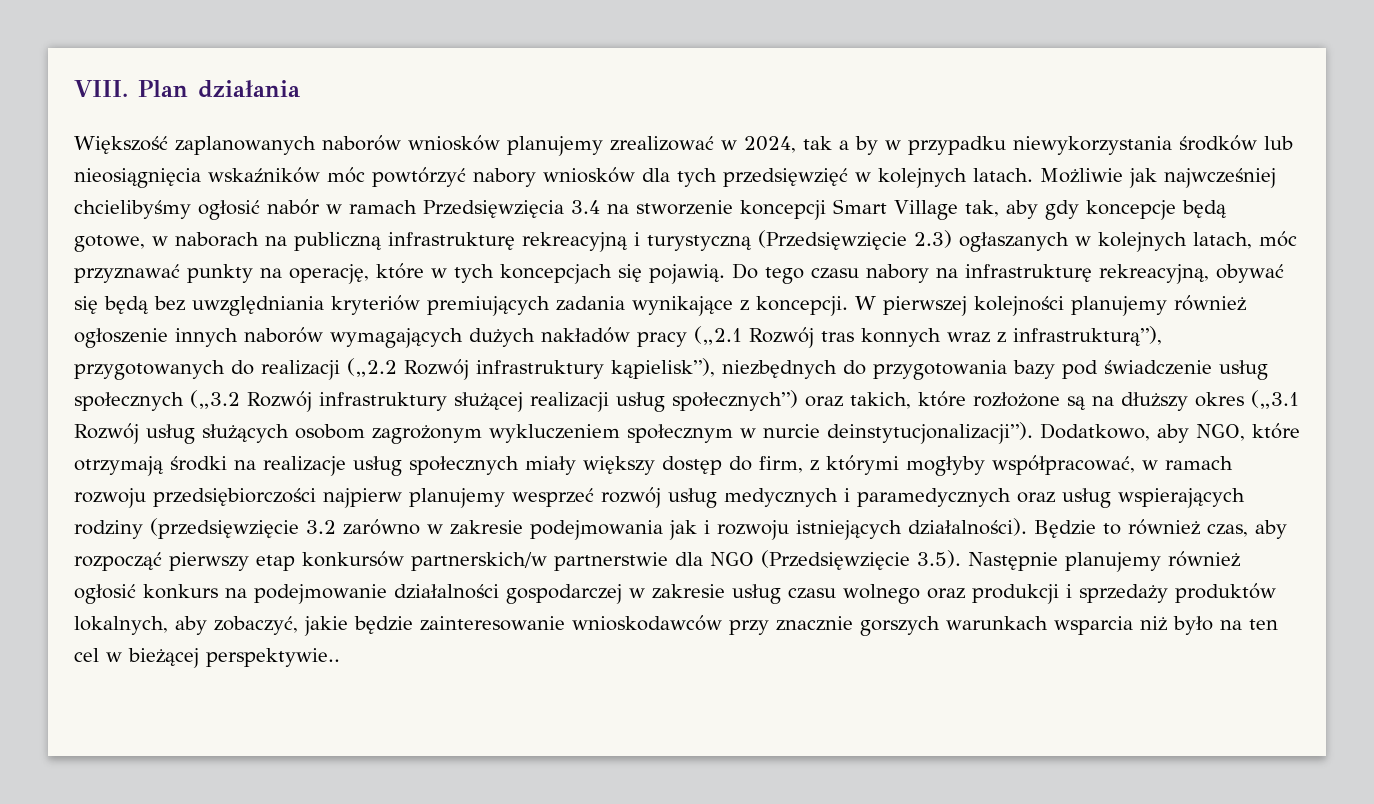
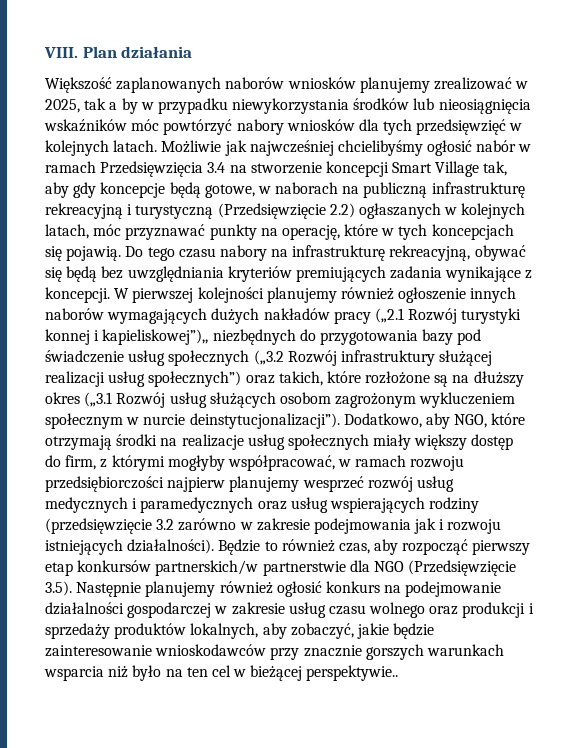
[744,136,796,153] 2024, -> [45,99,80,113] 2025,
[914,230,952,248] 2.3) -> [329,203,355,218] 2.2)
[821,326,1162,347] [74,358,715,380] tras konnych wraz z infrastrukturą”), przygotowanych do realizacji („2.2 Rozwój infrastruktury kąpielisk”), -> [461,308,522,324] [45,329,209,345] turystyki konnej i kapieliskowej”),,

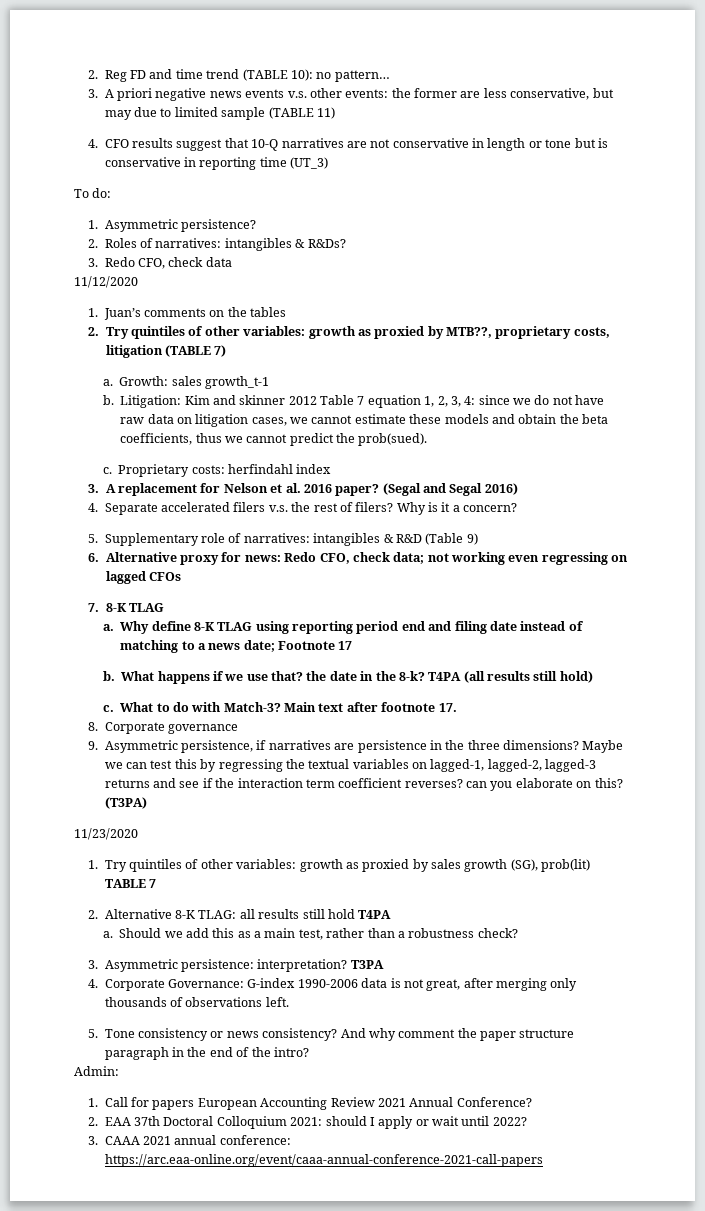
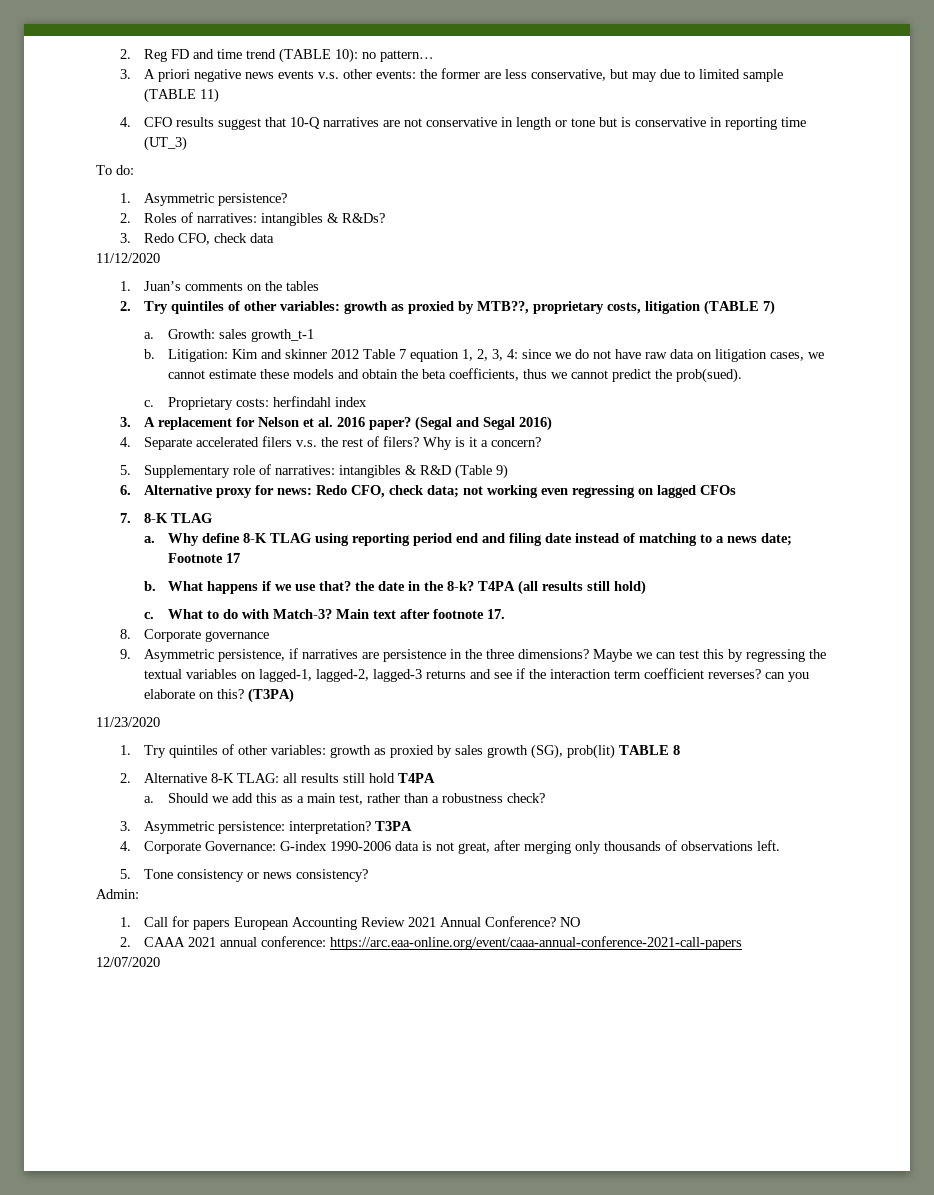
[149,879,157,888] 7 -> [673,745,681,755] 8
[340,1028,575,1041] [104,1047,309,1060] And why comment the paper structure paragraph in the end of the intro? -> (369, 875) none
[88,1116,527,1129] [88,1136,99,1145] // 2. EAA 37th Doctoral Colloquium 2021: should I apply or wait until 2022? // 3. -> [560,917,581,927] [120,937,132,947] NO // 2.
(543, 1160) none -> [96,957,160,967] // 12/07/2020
•••••
■ **Directive**
Give an exact copy of every line from the one holding "[149,879,157,888] 7 -> [673,745,681,755] 8" through the end of the records, both included, and no other lines.

■ **Response**
[149,879,157,888] 7 -> [673,745,681,755] 8
[340,1028,575,1041] [104,1047,309,1060] And why comment the paper structure paragraph in the end of the intro? -> (369, 875) none
[88,1116,527,1129] [88,1136,99,1145] // 2. EAA 37th Doctoral Colloquium 2021: should I apply or wait until 2022? // 3. -> [560,917,581,927] [120,937,132,947] NO // 2.
(543, 1160) none -> [96,957,160,967] // 12/07/2020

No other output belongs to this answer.